Находиться в их доме стало невыносимо. Частые скандалы родителей, взаимные упреки, слезы младшего брата. Долорес мечтала сбежать из этого кошмара. Вернуться в Хогвартс, спасительную крепость ее души. Конечно, школа тоже не идеальна. Изо дня в день ей приходилось иметь дело с маглорожденными выродками, заполонившими Хогвартс.
Она улыбалась им, делая вид, что их связывают узы дружбы, но в душе мечтала увидеть их падение с высоты полной и счастливой жизни, которая так несправедливо досталась тем, кто ее совершенно не заслуживает.
Единственной настоящей отдушиной для нее были зеленые глаза. Ей больше не нужно было придумывать поводы, чтобы остаться наедине с профессором МакГонагалл. Они часто засиживались после уроков в классе трансфигурации за чашечкой чая, обсуждая последние магические изыскания. Долорес помогала Минерве с проверкой работ младших курсов, всё глубже погружаясь в дебри науки трансфигурации, к которой, впрочем, она не питала сильного интереса.
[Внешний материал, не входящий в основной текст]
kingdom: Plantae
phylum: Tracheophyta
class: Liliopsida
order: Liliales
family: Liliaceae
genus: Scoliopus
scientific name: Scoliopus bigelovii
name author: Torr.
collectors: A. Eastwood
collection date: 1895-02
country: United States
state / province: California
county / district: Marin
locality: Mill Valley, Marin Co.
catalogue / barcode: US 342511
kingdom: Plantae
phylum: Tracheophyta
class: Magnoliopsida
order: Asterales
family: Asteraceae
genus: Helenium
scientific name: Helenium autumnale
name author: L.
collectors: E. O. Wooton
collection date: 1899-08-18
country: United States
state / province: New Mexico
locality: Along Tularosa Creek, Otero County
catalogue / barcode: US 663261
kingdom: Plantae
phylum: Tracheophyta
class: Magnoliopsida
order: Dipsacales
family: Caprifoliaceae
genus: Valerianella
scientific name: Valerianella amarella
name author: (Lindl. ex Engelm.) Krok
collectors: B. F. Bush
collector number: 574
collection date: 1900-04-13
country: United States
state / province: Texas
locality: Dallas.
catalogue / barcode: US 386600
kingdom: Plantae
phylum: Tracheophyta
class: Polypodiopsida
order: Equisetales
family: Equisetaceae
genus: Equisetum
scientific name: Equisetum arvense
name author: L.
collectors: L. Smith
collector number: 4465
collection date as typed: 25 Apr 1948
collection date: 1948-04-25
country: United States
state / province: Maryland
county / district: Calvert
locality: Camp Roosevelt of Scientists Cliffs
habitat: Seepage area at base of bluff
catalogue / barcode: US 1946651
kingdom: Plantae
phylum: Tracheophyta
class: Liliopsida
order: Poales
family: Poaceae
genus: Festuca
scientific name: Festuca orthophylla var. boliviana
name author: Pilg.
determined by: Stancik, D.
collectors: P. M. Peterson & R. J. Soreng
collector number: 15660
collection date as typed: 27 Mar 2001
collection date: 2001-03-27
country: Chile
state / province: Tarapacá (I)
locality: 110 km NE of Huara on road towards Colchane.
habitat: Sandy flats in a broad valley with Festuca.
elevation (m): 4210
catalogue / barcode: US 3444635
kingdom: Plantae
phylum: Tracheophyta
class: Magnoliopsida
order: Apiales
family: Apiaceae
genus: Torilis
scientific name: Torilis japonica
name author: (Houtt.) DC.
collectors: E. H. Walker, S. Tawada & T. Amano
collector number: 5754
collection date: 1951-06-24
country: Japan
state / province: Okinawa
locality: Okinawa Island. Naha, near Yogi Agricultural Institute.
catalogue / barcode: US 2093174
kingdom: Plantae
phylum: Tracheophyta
Но это был предмет, который преподавала Минерва, а значит, Долорес не может не любить его. Порой их разговоры из научной плоскости переходили в личную. Так, Долорес узнала, что профессор МакГонагалл до того, как стала преподавателем в Хогвартсе, два года работала в Министерстве, она любит малину, прекрасно танцует, а еще в совершенстве говорит по-гэльски (она даже Долорес обучила нескольким фразам). Минерва стала единственным человеком, кому юная Амбридж рассказала всю правду о своей семье. Она бесконечно дорожила тем хрупким доверием, что установилось между ними, и ужасно боялась неосторожным словом разрушить его. А Минерва лишь с улыбкой наблюдала, как маленькая девочка с большими голубыми глазами, которая не любила маглов и так сильно мечтала учиться на Гриффиндоре, что на первом курсе разбила каменную горгулью, охранявшую директорский кабинет, взрослеет у нее на глазах, превращаясь в молодую девушку, умную, амбициозную, настойчивую. И вполне симпатичную. Ей нравилось общество юной слизеринки. Среди студентов редко встретишь столь чуткого и интересного собеседника. И в какой-то момент Минерва с удивлением осознала, что у нее действительно появилась любимица. Слизнорт оказался прав. Декан Гриффиндора прониклась симпатией к студентке Слизерина. Такого история Хогвартса еще не знавала.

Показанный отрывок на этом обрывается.